Supported CLI options:
- `--conf <path>`: Path to config file
- `--http <addr:port>`: HTTP server address
- `--sip <addr:port>`: SIP server address
- `--handler <url|file.md>`: Quick handler setup (webhook URL or playbook file)

### Environment Variables

Active-call supports various environment variables for configuration.

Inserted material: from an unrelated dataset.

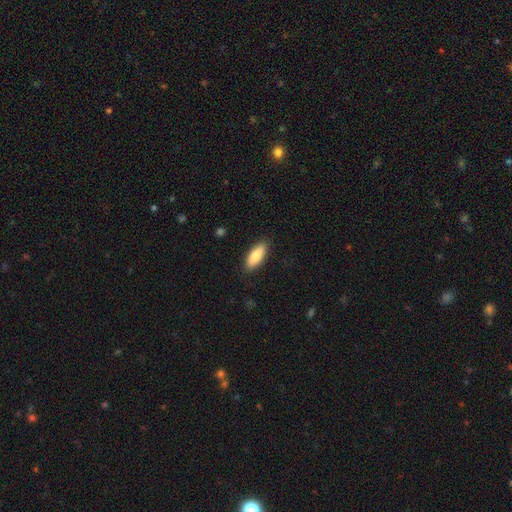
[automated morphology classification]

If you have API keys or credentials, save them in an `.env` file:

#### Cloud Provider Credentials

```bash
# OpenAI/Azure OpenAI
OPENAI_API_KEY=sk-...
AZURE_OPENAI_API_KEY=your_azure_key
AZURE_OPENAI_ENDPOINT=https://your-resource.openai.azure.com/

# Aliyun (DashScope)
DASHSCOPE_API_KEY=sk-...

# Tencent Cloud
TENCENT_APPID=your_app_id
TENCENT_SECRET_ID=your_secret_id
TENCENT_SECRET_KEY=your_secret_key
```

#### LLM Provider Defaults

When `llm.provider` is specified in playbooks, active-call automatically reads default API keys from environment:

- **openai**: Reads `OPENAI_API_KEY`
- **azure**: Reads `AZURE_OPENAI_API_KEY` and `AZURE_OPENAI_ENDPOINT`
- **dashscope** (Aliyun): Reads `DASHSCOPE_API_KEY`
- **tencent**: Reads `TENCENT_APPID`, `TENCENT_SECRET_ID`, `TENCENT_SECRET_KEY`

#### Offline Model Configuration

```bash
# Model directory (default: ./models)
OFFLINE_MODELS_DIR=/path/to/models

# HuggingFace Hub settings (optional)
HF_ENDPOINT=https://hf-mirror.com  # Use mirror if needed
HF_MIRROR=https://hf-mirror.com
```

#### Docker Usage

Mount your `.env` file when running containers:

```bash
docker run -d \
  --name active-call \
  -p 8080:8080 -p 5060:5060/udp \
  -v $(pwd)/.env:/app/.env \
  -v $(pwd)/config:/app/config \
  -v $(pwd)/models:/app/models \
  active-call:latest
```

### Port Range

Use small range `20000-20100` for local development, bigger range like `20000-30000`, or host network for production.

## License

This project is licensed under the MIT License.